Bakou, Possibles n° 40, janvier 2019

Bakou
L’invité de ce numéro de janvier 2019

Je ne reçus pas de balle

Bakou

Je ne reçus pas de balle pendant la guerre d’Algérie, Dieu merci, mais une gifle. J’avais moins de six ans, elle faillit me faire perdre l’équilibre. Je revenais de l’école. Ce n’était pas vraiment l’école, j’étais encore trop petit, on appelait cela « Cours d’Initiation ». Étourdi, comme je le suis d’ailleurs toujours, je ne m’étais pas arrêté à un lever de couleurs sur la place publique. Mon père m’avait pourtant déjà averti et appris à le faire, au garde-à-vous. Un passant, qui lui s’était arrêté, me gifla. La gifle vint brusquement. Il m’a fallu du temps pour réaliser et comprendre. J’en ai pleuré pendant plusieurs jours. J’eus en horreur le drapeau français pendant plusieurs années et, par opposition, pour le drapeau algérien qui circulait sous le manteau, une grande sympathie. Il me paraissait bien plus beau avec son étoile et son croissant, et son vert bien plus chaud que le bleu du drapeau français. Le secret dont on s’entourait pour le sortir afin de le regarder, finissait par me fasciner.
C'est seulement bien après l’indépendance de l’Algérie, quand on m’offrit au collège, comme prix de Français, Les Misérables de Victor Hugo avec une illustration à l’intérieur qui n’était autre que La liberté en marche de Delacroix, où l’on voit le futur Gavroche aux côtés de la République tenant le drapeau, que j’appris à voir autrement le drapeau français.

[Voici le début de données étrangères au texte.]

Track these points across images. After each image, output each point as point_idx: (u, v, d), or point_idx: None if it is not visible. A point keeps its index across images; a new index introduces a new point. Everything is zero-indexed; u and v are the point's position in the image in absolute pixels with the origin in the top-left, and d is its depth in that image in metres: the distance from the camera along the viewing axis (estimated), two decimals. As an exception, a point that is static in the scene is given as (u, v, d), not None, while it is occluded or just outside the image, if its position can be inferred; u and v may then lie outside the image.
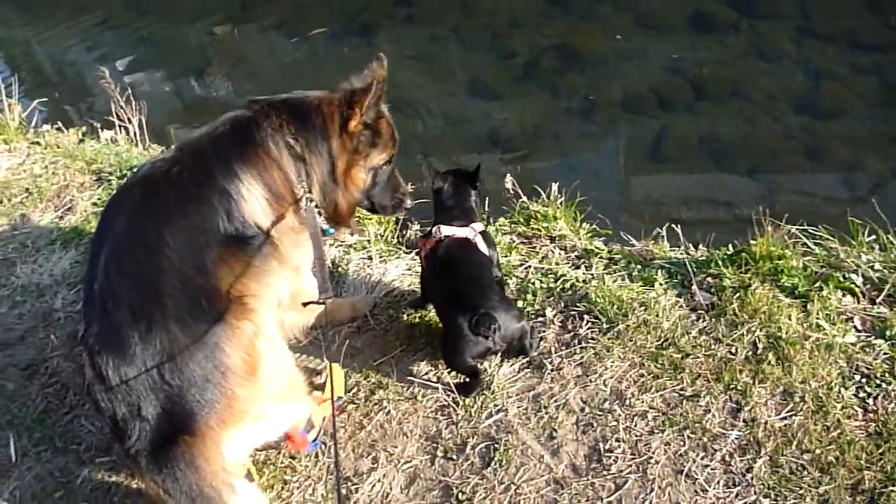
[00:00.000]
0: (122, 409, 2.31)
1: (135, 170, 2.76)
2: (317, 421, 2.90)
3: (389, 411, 3.05)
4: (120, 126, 5.53)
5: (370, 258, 3.85)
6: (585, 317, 3.23)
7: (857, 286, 3.24)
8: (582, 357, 3.08)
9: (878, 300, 3.19)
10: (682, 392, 2.89)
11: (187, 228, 2.48)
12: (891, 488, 2.51)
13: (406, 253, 3.88)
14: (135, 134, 5.52)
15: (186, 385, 2.30)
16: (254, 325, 2.47)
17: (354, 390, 3.14)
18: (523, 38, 7.02)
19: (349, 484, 2.85)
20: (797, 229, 3.55)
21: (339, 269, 3.77)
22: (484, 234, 3.20)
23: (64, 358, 3.44)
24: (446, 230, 3.11)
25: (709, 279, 3.37)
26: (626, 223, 4.25)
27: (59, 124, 5.67)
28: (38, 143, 5.41)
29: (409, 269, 3.73)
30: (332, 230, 2.87)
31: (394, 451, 2.92)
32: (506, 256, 3.68)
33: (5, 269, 4.14)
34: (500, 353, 3.05)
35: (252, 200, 2.59)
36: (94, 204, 4.60)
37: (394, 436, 2.97)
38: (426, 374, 3.15)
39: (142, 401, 2.29)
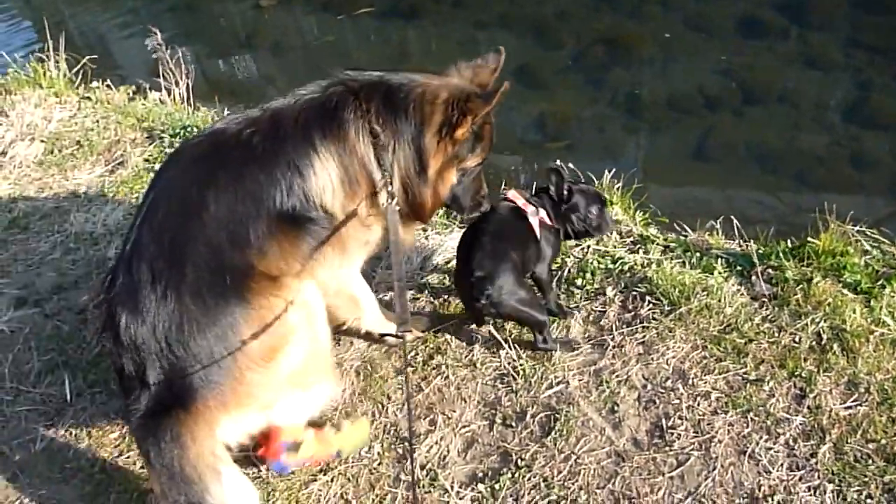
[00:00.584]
0: (130, 366, 2.27)
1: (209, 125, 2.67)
2: (303, 451, 2.68)
3: (448, 376, 3.05)
4: (166, 88, 5.54)
5: (424, 230, 3.84)
6: (647, 298, 3.23)
7: (920, 286, 3.23)
8: (644, 336, 3.08)
9: (940, 301, 3.17)
10: (745, 376, 2.89)
11: (237, 194, 2.36)
12: (958, 482, 2.50)
13: (460, 227, 3.88)
14: (182, 96, 5.53)
15: (191, 360, 2.23)
16: (284, 302, 2.36)
17: (413, 353, 3.13)
18: (570, 31, 7.00)
19: (406, 443, 2.85)
20: (856, 230, 3.55)
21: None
22: (547, 226, 3.09)
23: (92, 304, 3.46)
24: (513, 195, 3.09)
25: (769, 270, 3.37)
26: (676, 215, 4.24)
27: (109, 82, 5.67)
28: (88, 98, 5.42)
29: (465, 242, 3.72)
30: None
31: (452, 416, 2.93)
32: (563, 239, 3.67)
33: (59, 217, 4.17)
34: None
35: (323, 177, 2.45)
36: (146, 160, 4.62)
37: (452, 400, 2.98)
38: (486, 342, 3.14)
39: (147, 364, 2.24)
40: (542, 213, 3.07)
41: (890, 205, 5.18)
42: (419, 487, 2.73)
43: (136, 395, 2.26)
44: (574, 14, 7.24)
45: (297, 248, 2.45)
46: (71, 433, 3.01)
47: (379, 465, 2.82)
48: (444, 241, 3.72)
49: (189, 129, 4.70)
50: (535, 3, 7.47)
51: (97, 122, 5.05)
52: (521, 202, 3.07)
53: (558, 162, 4.22)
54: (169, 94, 5.47)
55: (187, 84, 5.57)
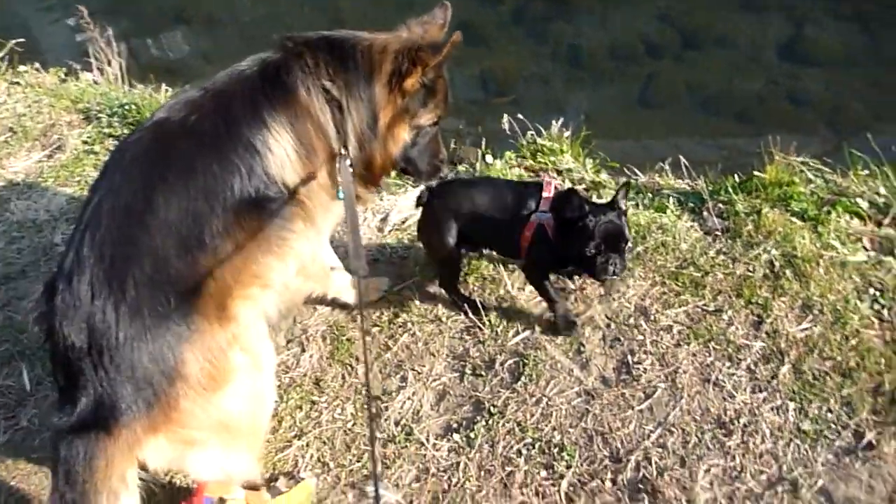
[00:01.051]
0: (62, 381, 2.14)
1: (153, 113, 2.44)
2: None
3: (415, 333, 3.06)
4: (98, 68, 5.35)
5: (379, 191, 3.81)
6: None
7: (864, 210, 3.34)
8: (604, 277, 3.12)
9: (884, 223, 3.29)
10: (704, 307, 2.96)
11: (190, 191, 2.18)
12: (910, 389, 2.62)
13: (413, 186, 3.86)
14: (115, 75, 5.35)
15: (122, 380, 2.05)
16: (231, 335, 2.21)
17: (378, 314, 3.13)
18: (502, -13, 6.96)
19: (379, 402, 2.86)
20: (800, 161, 3.64)
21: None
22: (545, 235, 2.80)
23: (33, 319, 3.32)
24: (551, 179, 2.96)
25: (720, 205, 3.44)
26: (626, 161, 4.29)
27: (37, 65, 5.46)
28: (17, 83, 5.21)
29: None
30: (342, 195, 2.43)
31: (422, 370, 2.94)
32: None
33: (-1, 206, 4.02)
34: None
35: (280, 153, 2.30)
36: (85, 142, 4.47)
37: (420, 356, 2.99)
38: (447, 298, 3.15)
39: (79, 381, 2.08)
40: (549, 218, 2.78)
41: (829, 137, 5.32)
42: (394, 443, 2.75)
43: (66, 408, 2.09)
44: (513, -32, 7.19)
45: (259, 238, 2.29)
46: (34, 423, 2.94)
47: (353, 425, 2.83)
48: (399, 202, 3.71)
49: (127, 107, 4.56)
50: (471, -42, 7.40)
51: (29, 106, 4.85)
52: (549, 191, 2.83)
53: (506, 118, 4.24)
54: (102, 74, 5.29)
55: (120, 63, 5.39)
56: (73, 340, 2.06)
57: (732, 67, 5.99)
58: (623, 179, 3.83)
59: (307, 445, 2.78)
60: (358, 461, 2.72)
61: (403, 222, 3.58)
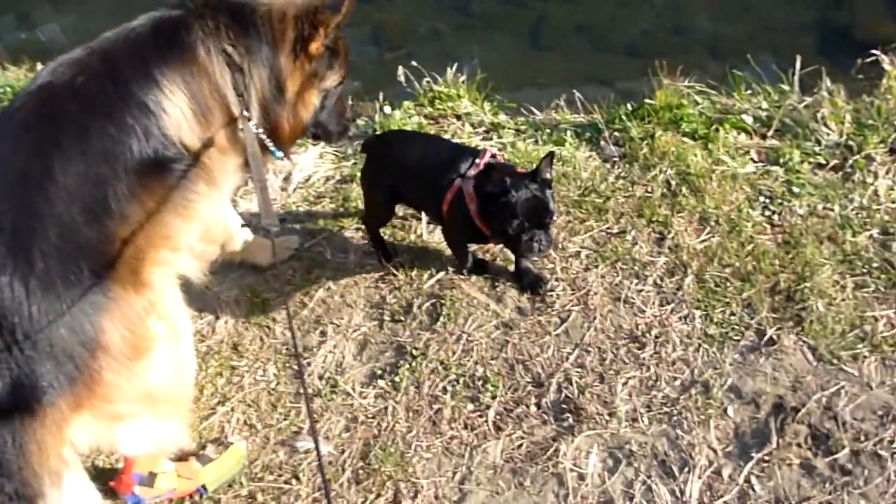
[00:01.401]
0: None
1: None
2: (160, 484, 2.43)
3: (329, 287, 3.04)
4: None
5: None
6: (507, 176, 3.31)
7: (749, 125, 3.50)
8: (511, 212, 3.17)
9: (768, 135, 3.45)
10: (609, 231, 3.06)
11: (86, 156, 2.07)
12: (803, 285, 2.79)
13: (313, 144, 3.80)
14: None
15: (40, 357, 1.94)
16: (147, 302, 2.13)
17: (291, 272, 3.10)
18: (390, -62, 6.85)
19: (302, 359, 2.84)
20: (686, 86, 3.77)
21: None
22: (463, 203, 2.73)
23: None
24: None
25: (615, 133, 3.53)
26: (523, 102, 4.33)
27: None
28: None
29: (321, 157, 3.66)
30: (278, 154, 2.49)
31: (340, 323, 2.94)
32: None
33: None
34: None
35: (175, 113, 2.20)
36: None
37: (338, 309, 2.98)
38: (362, 246, 3.15)
39: None
40: (470, 185, 2.69)
41: (714, 63, 5.49)
42: (321, 397, 2.75)
43: None
44: (391, -78, 7.07)
45: (165, 200, 2.20)
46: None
47: (277, 385, 2.81)
48: (300, 160, 3.64)
49: (2, 89, 4.30)
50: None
51: None
52: (482, 159, 2.73)
53: (401, 70, 4.21)
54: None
55: (-13, 47, 5.07)
56: None
57: (619, 5, 6.11)
58: (522, 119, 3.90)
59: (232, 410, 2.75)
60: (285, 419, 2.71)
61: (307, 180, 3.53)
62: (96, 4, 6.86)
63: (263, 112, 2.40)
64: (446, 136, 3.63)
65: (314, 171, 3.56)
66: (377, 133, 2.94)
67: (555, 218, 2.65)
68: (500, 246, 2.92)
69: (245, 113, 2.30)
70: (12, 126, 2.12)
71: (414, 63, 4.11)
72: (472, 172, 2.69)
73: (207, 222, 2.48)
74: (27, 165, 2.03)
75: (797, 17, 5.88)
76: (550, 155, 2.63)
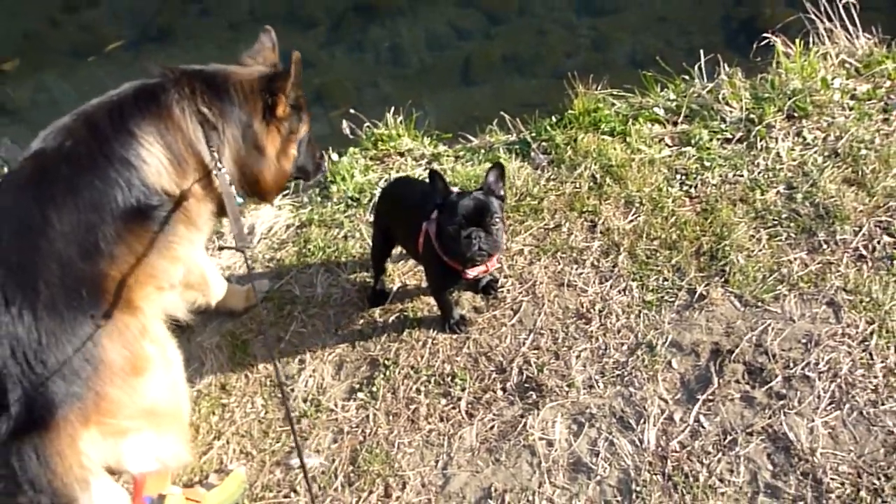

Bakou, Le Livre des visages, 6 novembre 2018


Entretien P.P. / Jeanne Orient, le 17 déc. 2018 —>

Je ne sais rien de cet homme, sinon sa modestie. Notre brève rencontre au festival de Montmeyan, où il était venu tout exprès cet été avec sa femme, fut délicieuse. Je souhaite à ce couple béni des dieux une longue vie heureuse.